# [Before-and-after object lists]

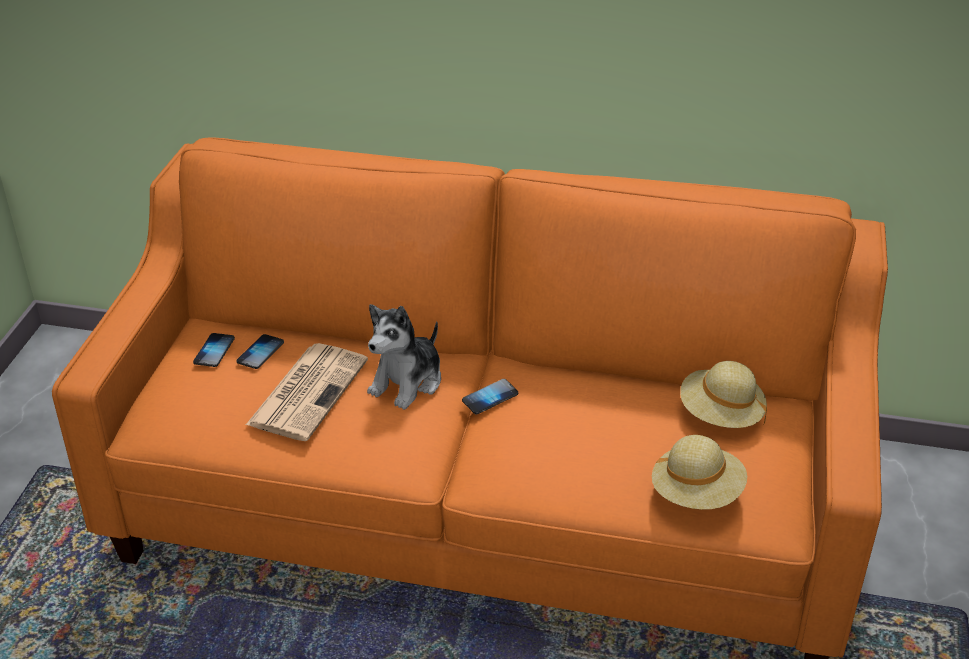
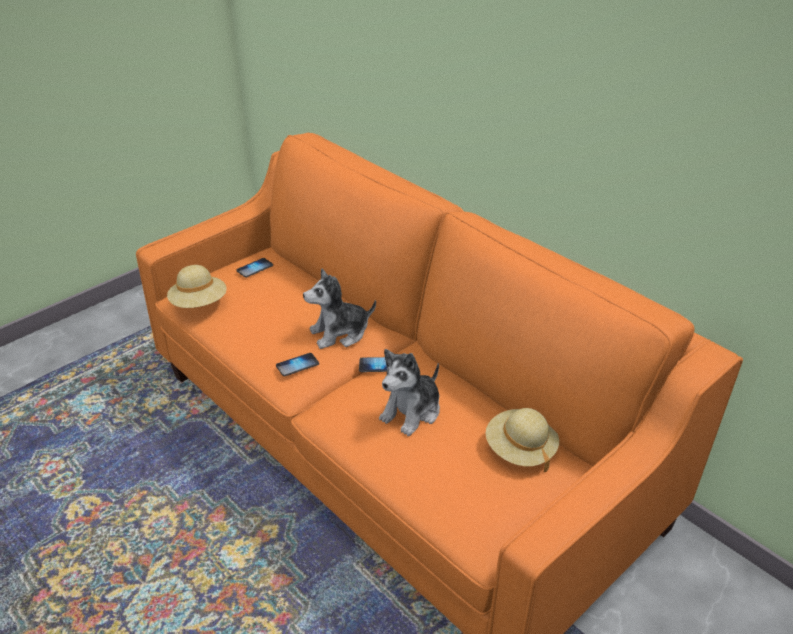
camera: 35 degrees right, 0 degrees up
phone [236,334,284,369] -> phone moved to [276,353,319,376]
newspaper [246,343,368,441] -> none
beige hat [652,435,747,510] -> beige hat moved to [167,265,227,308]
none -> plush toy [379,349,440,436]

# [INSTRUCTIONS FOR THE TASK]
A faithful copy is required of the lines from the one with "beige hat [652,435,747,510]" through the last line of the data; please add nothing.

# [EXERCISE RESULT]
beige hat [652,435,747,510] -> beige hat moved to [167,265,227,308]
none -> plush toy [379,349,440,436]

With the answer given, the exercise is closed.